» Work required
Report each line of the items that contains the string "yang". Letter case counts.

» Collection entries
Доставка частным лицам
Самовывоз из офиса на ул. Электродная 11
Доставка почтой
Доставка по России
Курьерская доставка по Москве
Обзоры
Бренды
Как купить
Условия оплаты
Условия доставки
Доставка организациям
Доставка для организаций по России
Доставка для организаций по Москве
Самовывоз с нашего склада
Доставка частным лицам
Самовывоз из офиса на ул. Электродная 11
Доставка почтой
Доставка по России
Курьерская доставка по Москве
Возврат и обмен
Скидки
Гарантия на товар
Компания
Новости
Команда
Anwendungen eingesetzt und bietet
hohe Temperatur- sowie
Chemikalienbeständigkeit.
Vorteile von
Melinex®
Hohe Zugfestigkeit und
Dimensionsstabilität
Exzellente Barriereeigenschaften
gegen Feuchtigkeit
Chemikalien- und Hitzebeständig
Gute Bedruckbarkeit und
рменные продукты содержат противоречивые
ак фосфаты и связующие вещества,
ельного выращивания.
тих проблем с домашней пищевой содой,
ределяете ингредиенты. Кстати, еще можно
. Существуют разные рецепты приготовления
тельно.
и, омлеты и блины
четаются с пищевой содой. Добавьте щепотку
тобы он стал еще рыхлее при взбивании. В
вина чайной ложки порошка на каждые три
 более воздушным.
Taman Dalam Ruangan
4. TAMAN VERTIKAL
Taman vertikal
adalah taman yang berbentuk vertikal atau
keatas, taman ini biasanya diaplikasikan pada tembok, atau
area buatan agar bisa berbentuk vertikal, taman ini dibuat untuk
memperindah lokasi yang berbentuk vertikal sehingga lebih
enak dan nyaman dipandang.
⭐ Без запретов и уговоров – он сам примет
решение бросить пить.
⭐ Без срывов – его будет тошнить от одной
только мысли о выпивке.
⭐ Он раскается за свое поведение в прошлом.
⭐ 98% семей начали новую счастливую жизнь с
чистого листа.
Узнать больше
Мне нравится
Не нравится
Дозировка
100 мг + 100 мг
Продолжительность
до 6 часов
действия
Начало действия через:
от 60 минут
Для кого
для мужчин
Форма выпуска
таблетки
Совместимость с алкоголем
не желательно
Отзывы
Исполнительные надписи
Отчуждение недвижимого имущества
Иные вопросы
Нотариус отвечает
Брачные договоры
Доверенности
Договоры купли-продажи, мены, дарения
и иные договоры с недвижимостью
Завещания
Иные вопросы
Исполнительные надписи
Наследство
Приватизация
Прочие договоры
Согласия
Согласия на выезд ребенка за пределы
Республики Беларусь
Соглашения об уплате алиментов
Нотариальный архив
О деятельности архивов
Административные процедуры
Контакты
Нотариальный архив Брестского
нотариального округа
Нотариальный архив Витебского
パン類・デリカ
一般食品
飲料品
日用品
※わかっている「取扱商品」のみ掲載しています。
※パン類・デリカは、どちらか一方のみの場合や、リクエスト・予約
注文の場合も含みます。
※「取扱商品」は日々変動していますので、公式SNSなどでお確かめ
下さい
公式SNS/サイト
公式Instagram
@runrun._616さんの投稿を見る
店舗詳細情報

» Output for this task
adalah taman yang berbentuk vertikal atau
memperindah lokasi yang berbentuk vertikal sehingga lebih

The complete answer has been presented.